University Libraries quickly began integrating the Saint John's Bible into academic and spiritual life following the first volume's arrival. Since arriving on campus last year, the Bible already has been shown to undergraduate religion and graphic novel classes and used for scripture readings in Thanksgiving and Easter services. This fall, it will be enjoyed by convocation groups through the Bible's "Seeing the Word" program, designed to guide reflection and prayer through reading biblical texts and viewing corresponding images from the Bible.
The University is eager to connect with other communities around Los Angeles as well, taking the Bible "on tour" and showcasing it at gatherings with local business and faith communities. "In each of these instances, guests have the opportunity to learn about the Saint John's Bible and its relevance to Pepperdine's history and mission," Melissa explained. "They interact with the Bible up close, and some have even followed up by bringing new visitors to campus to see it in the library."
Fundraising for the Bible in the last year has been exceptional, with the support of the University Libraries campaign committee, as well as Judge Maureen Duffy-Lewis, chair of the Saint John's Bible subcommittee. Pacesetting gifts have been made by Eff and Patty Martin, Allan and Peggy Kwong, and Jay and Judy Welker.
"Donors have embraced the Saint John's Bible—not just as a physical acquisition, but as a moving spiritual addition to University culture," said Dean Roosa. "The deep thoughtfulness of the art and the contemplative nature of standing with it have made it a Bible that the community has welcomed wholeheartedly."
With the final volume scheduled to arrive in winter 2013, University Libraries' next fundraising priority for the special collection will be creating a Saint John's Bible alcove.

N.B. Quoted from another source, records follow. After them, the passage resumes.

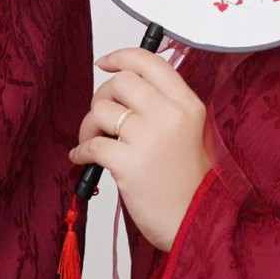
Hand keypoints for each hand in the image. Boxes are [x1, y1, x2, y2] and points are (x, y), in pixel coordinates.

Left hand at [69, 48, 211, 250]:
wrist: (198, 222)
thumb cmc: (191, 183)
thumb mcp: (190, 132)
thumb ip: (163, 108)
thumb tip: (121, 90)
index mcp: (187, 104)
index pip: (150, 62)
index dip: (121, 56)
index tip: (105, 62)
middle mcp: (169, 115)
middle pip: (120, 82)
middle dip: (101, 95)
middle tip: (101, 117)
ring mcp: (148, 138)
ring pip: (100, 110)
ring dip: (88, 126)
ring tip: (93, 142)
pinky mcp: (129, 163)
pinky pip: (91, 145)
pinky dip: (80, 151)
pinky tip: (82, 159)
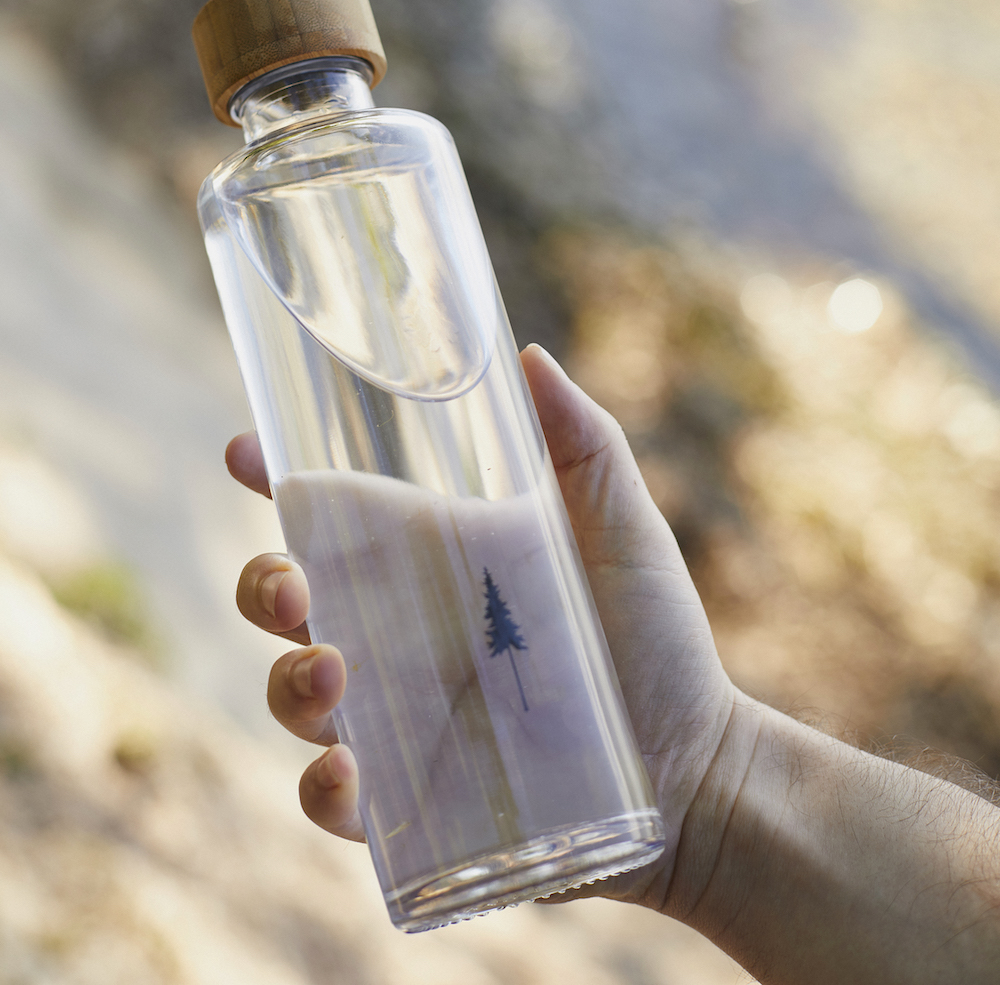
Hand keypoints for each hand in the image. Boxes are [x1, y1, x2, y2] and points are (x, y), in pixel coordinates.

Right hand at [229, 344, 736, 904]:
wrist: (698, 766)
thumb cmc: (655, 636)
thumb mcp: (619, 525)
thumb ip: (582, 440)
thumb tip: (529, 356)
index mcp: (429, 560)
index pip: (327, 514)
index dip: (272, 479)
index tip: (246, 450)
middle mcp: (397, 636)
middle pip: (285, 601)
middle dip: (261, 585)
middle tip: (293, 586)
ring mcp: (397, 721)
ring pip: (294, 695)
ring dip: (288, 682)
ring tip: (334, 670)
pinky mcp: (413, 806)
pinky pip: (335, 800)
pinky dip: (323, 787)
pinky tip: (349, 767)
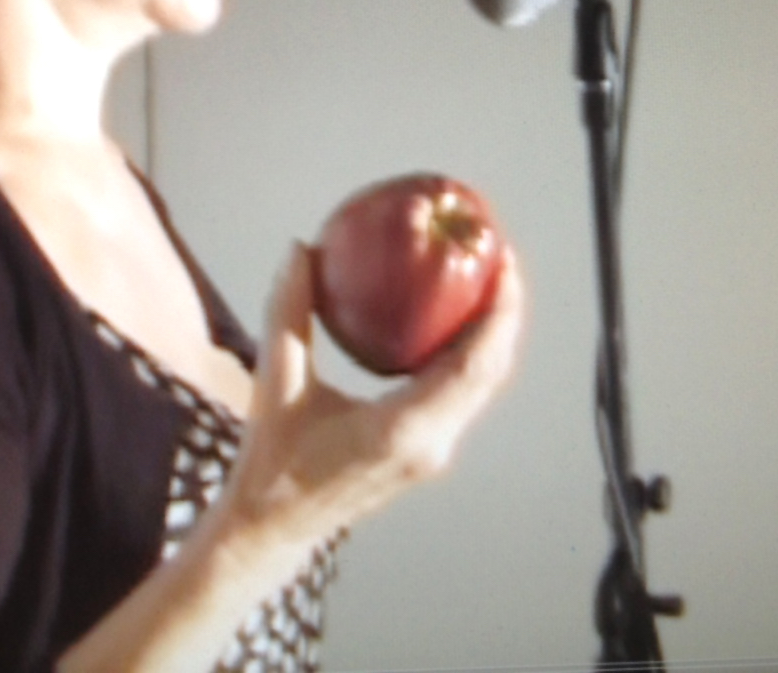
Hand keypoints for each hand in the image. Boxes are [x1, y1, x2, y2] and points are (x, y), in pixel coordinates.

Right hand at [218, 240, 525, 553]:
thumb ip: (289, 313)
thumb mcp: (276, 382)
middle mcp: (430, 444)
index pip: (474, 366)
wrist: (273, 527)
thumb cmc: (272, 462)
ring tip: (486, 278)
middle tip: (498, 256)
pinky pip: (462, 394)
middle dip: (505, 313)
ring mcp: (434, 451)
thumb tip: (300, 249)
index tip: (502, 264)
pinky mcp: (428, 450)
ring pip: (482, 385)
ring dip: (492, 333)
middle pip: (491, 372)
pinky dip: (469, 353)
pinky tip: (454, 315)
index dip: (498, 314)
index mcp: (402, 430)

With this dedicated space, one volume will be displayed at all times for the community, creating a unique area in Payson Library for insightful reading of the Bible's text and word art, as well as spiritual contemplation.
"The Saint John's Bible, as a consummate work of faith and art, speaks to the core of Pepperdine, engaging with the University's students and communities on a profound level," reflected Dean Roosa. "It will be a legacy that will last for hundreds of years—lighting the future for generations to come."